Traditional mashrabiya woodwork is a lovely arabic architectural feature which involves great skill on the part of the artisan. In the woodwork souk in Marrakech you can see hundreds of artisans turning wood, fashioning it into spinnials to make up mashrabiya screens.
The mashrabiya screen concept was traditionally derived from early cooling methods used in arabic houses in the hot middle eastern climate. The theory goes that where the drinking water pots were stored in the house a shelf containing the pots was enclosed by wood and located at the window in order to keep the water cool. Later on this shelf evolved until it became part of the room with a full enclosure and helped provide a natural cooling method for the room itself.
A parallel theory suggests that the word mashrabiya was originally mashrafiya, derived from the arabic verb Ashrafa, to overlook or to observe. This reflects the use of mashrabiya in windows allowing the person inside the window to observe what is going on externally without being seen themselves. Mashrabiya when used in windows can be particularly beautiful, especially when the light creates wonderful shadow patterns inside the rooms.
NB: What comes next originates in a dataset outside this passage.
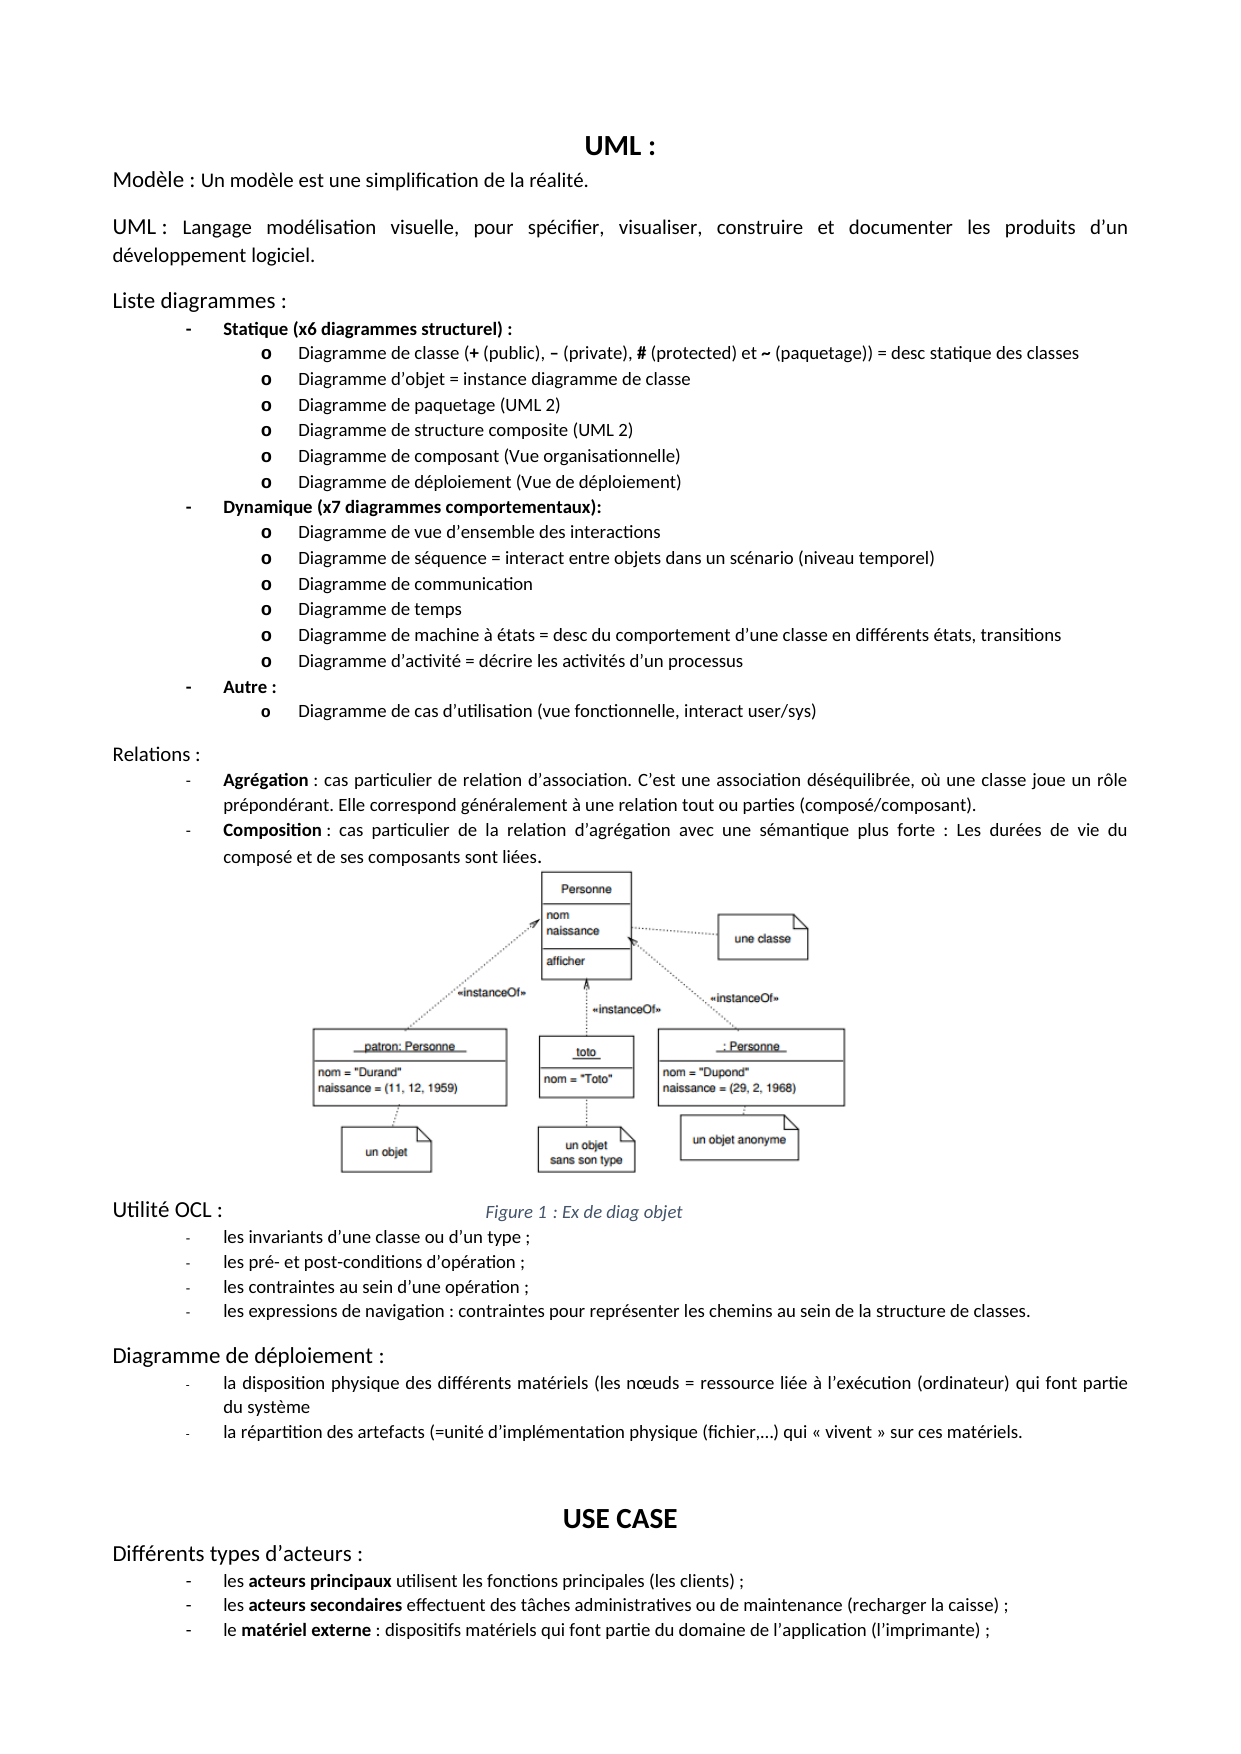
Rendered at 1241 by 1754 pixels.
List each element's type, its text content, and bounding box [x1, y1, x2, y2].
As seen below in a bedroom suite at the stunning Riad Dyor in Marrakech.
At Riad Romm'an, we have asked for mashrabiya to be used for the wardrobes (below) in all the bedrooms, purely as a decorative feature.
However, mashrabiya is also being incorporated into the design of the external windows. This will provide privacy and also help to cool the rooms as Mashrabiya was originally intended. They also look beautiful!